Given problem:
Rewrite the data from the line containing "order: Passeriformes" through the end, changing "common name" to "vernacular name" and keeping everything else the same.

[START OF Extracted information]

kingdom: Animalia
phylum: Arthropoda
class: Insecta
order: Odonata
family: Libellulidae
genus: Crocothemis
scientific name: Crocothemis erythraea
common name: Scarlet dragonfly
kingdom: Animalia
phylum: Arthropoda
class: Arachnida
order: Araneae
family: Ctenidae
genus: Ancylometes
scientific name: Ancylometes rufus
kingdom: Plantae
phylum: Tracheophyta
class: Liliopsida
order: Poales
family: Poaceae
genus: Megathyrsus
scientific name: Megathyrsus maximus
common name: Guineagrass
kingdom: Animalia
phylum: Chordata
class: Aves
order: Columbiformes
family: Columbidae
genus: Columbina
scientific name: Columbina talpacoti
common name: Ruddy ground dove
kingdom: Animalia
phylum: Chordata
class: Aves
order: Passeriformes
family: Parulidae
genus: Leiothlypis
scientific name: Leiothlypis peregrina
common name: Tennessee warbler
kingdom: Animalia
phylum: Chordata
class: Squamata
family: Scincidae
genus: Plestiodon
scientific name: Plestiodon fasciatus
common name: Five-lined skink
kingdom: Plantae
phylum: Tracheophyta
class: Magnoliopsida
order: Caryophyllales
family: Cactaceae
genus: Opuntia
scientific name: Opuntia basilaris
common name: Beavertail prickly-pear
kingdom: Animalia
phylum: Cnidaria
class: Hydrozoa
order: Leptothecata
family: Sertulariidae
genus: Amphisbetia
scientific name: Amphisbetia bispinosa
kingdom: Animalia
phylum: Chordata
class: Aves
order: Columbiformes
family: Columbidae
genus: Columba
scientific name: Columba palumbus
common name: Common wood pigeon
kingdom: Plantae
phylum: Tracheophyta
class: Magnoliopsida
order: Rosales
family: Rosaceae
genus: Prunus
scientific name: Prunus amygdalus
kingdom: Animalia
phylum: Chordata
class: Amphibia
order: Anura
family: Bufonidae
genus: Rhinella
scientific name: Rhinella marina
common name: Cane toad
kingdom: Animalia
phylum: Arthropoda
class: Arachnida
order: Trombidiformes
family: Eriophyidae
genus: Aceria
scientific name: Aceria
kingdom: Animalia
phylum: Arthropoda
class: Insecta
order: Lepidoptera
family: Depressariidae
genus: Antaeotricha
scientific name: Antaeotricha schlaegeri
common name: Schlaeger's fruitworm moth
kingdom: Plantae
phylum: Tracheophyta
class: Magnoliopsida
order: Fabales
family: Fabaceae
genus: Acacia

[END OF Extracted information]

Exercise solution:
order: Passeriformes
family: Parulidae
genus: Leiothlypis
scientific name: Leiothlypis peregrina
vernacular name: Tennessee warbler
kingdom: Animalia
phylum: Chordata
class: Squamata
family: Scincidae
genus: Plestiodon
scientific name: Plestiodon fasciatus
vernacular name: Five-lined skink
kingdom: Plantae
phylum: Tracheophyta
class: Magnoliopsida
order: Caryophyllales
family: Cactaceae
genus: Opuntia
scientific name: Opuntia basilaris
vernacular name: Beavertail prickly-pear
kingdom: Animalia
phylum: Cnidaria
class: Hydrozoa
order: Leptothecata
family: Sertulariidae
genus: Amphisbetia
scientific name: Amphisbetia bispinosa
kingdom: Animalia
phylum: Chordata
class: Aves
order: Columbiformes
family: Columbidae
genus: Columba
scientific name: Columba palumbus
vernacular name: Common wood pigeon
kingdom: Plantae
phylum: Tracheophyta
class: Magnoliopsida
order: Rosales
family: Rosaceae
genus: Prunus
scientific name: Prunus amygdalus
kingdom: Animalia
phylum: Chordata
class: Amphibia
order: Anura
family: Bufonidae
genus: Rhinella
scientific name: Rhinella marina
vernacular name: Cane toad
kingdom: Animalia
phylum: Arthropoda
class: Arachnida
order: Trombidiformes
family: Eriophyidae
genus: Aceria
scientific name: Aceria
kingdom: Animalia
phylum: Arthropoda
class: Insecta
order: Lepidoptera
family: Depressariidae
genus: Antaeotricha
scientific name: Antaeotricha schlaegeri
vernacular name: Schlaeger's fruitworm moth
kingdom: Plantae
phylum: Tracheophyta
class: Magnoliopsida
order: Fabales
family: Fabaceae
genus: Acacia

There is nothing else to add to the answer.